La muchacha se sonrojó. Tal rubor, el domingo anterior le hubiera hecho temblar de emoción. Pero ahora sintió algo así como lo que siente el dueño de un perro cuando el animal le mira y menea la cola. Experimentaba una curiosa sensación de dominio, como si pudiera decirle: «Acércate y dame un beso», a sabiendas de que ella le hubiera besado. Y con todo… era extraño, pero su cara parecía distinta, de otra persona…; y el bienestar y la satisfacción que sentía, ¿se debían a la cara de Annette o a la Otra? Indicó el restaurante con la cabeza y le preguntó:

—¿Le gusta a usted esto?

Annette le miró por un momento y le dijo:

—No. No me gusta.

«Ya la tengo si quiero —pensó Soames—. ¿Pero quiero?». Era agraciada, era bella, era joven y demostraba tener buen gusto… Sus ojos recorrieron la habitación; pero los ojos de su espíritu recorrieron otro camino y vieron un cuarto a media luz, percibieron un tono plateado, recordaron un piano y una mujer en pie apoyándose en él, una mujer de cuello blanquísimo que él conocía muy bien, con ojos negros que hubiera querido conocer y un pelo espeso y color de ámbar.

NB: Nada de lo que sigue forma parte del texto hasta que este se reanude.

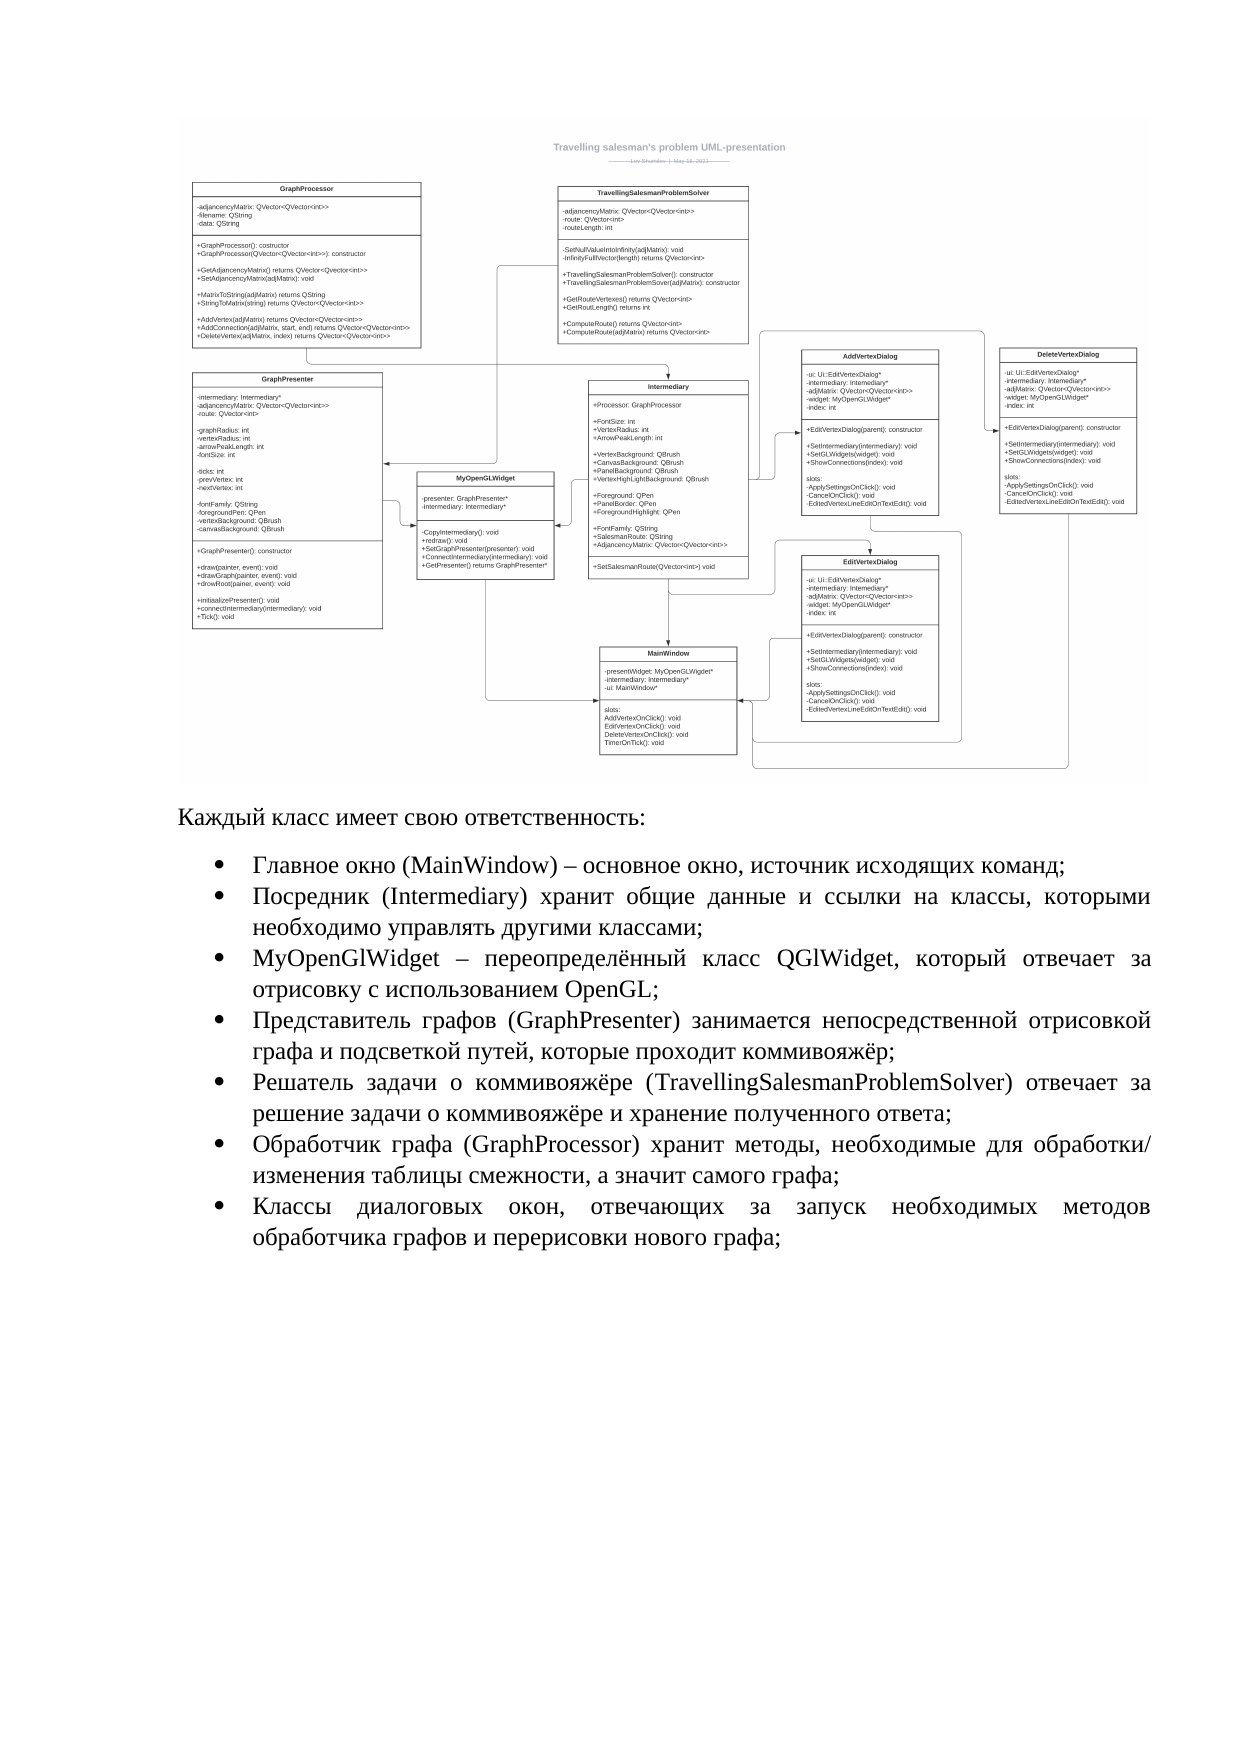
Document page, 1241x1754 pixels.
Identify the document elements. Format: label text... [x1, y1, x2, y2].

text Каждый класс имеет свою ответственность: [177, 802, 1152, 831]
picture [177, 118, 1152, 784]
list Главное окно (MainWindow) – основное окно, источник исходящих команд; [215, 850, 1152, 879]
list Посредник (Intermediary) хранит общие данные и ссылки на классы, которыми необходимо управлять другими классами; [215, 881, 1152, 941]
list Обработчик графа (GraphProcessor) хранит методы, необходимые для обработки/ изменения таблицы смежности, а значит самого графа; [215, 1129, 1152, 1189]
list Решатель задачи о коммивояжёре (TravellingSalesmanProblemSolver) отвечает за решение задачи о коммивояжёре и хранение полученного ответа; [215, 1067, 1152, 1127]
list MyOpenGlWidget – переопределённый класс QGlWidget, который отвечает за отрисовку с использованием OpenGL; [215, 943, 1152, 1003]
list Представитель графов (GraphPresenter) занимается непосредственной отрисовкой графа и подсветкой путей, которые проходит коммивояжёр; [215, 1005, 1152, 1065]
list Классы диалоговых окон, отвечающих за запуск необходимых методов обработчика графов и перерисовки нового графа; [215, 1191, 1152, 1251]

Y como en un artista que sueña con lo no logrado, se despertó en él la sed de la vieja pasión insatisfecha.

—Bueno… usted es joven; tiene el mundo ante usted…

Annette denegó con la cabeza:

—Muchas veces pienso que ante mí lo único que hay es una vida de trabajo duro… Y yo no estoy enamorada del trabajo como mi madre.

—Su madre es una maravilla —dijo Soames riéndose—. Su madre no permitirá nunca que el fracaso se albergue entre sus paredes.

Annette suspiró:

—Debe de ser maravilloso ser rico.

—¡Oh! Usted será rica un día… puede estar segura —siguió diciendo Soames con tono burlón.

Ella se encogió de hombros.

Monsieur es muy amable —y se llevó un bombón a los labios.

—Sí, hija, sí —pensó Soames—. Tienes unos labios muy bonitos.

Madame Lamotte, con café y licor en las manos, puso punto final al coloquio. Soames no se quedó allí mucho rato.

En las calles de Soho, que siempre le daban la sensación de propiedad indebidamente poseída, dejóse llevar por la fantasía. Si Irene le hubiera dado un hijo, no andaría él detrás de mujer alguna. El pensamiento le había saltado desde su garita de centinela constantemente a la conciencia. Un hijo… alguien por quien mirar, algo que hiciera que su vida mereciera la pena, alguien a quien dejarle su herencia a perpetuidad. «Si tuviera yo un hijo, iría todo a maravilla. Una mujer es, más o menos, igual a otra mujer». Pero más adelante se dijo que no; no eran iguales todas las mujeres. Muchas veces había tratado de convencerse de eso en los años malos de su matrimonio, y siempre había fracasado. Y fracasaba ahora. Quería considerar a Annette lo mismo que a la otra, pero no era igual, no tenía el mismo atractivo para él. «Irene es mi esposa —pensó—. Mi esposa legal. Yo no he hecho nada para quedarme sin ella. ¿Por qué no ha de volver a mí? Eso es lo lógico, lo legal, lo que no causa escándalo ni molestias. Sí, es desagradable para ella… Pero ¿por qué ha de serlo? Yo no soy un leproso, y ella… ya no está enamorada de otro». ¿Por qué tenía él que pasar por los inconvenientes y las vergüenzas del Tribunal de Divorcios cuando ella estaba allí, como una casa vacía en espera de ser habitada por su propietario legal? Para una persona como Soames, el pensamiento de entrar en posesión de lo que era suyo, sin dar ni sufrir nada a cambio, era muy atrayente. «No —murmuró—. Me alegro de haber ido a ver a esa chiquilla. Ahora ya sé lo que quiero. Si Irene consiente en volver, seré todo lo considerado que ella quiera, podrá ella vivir con independencia y libertad…». Se le hizo un nudo en la garganta. Y siguió andando hacia la casa de su padre, por Green Park, tratando de pisarse la sombra que proyectaba la luna.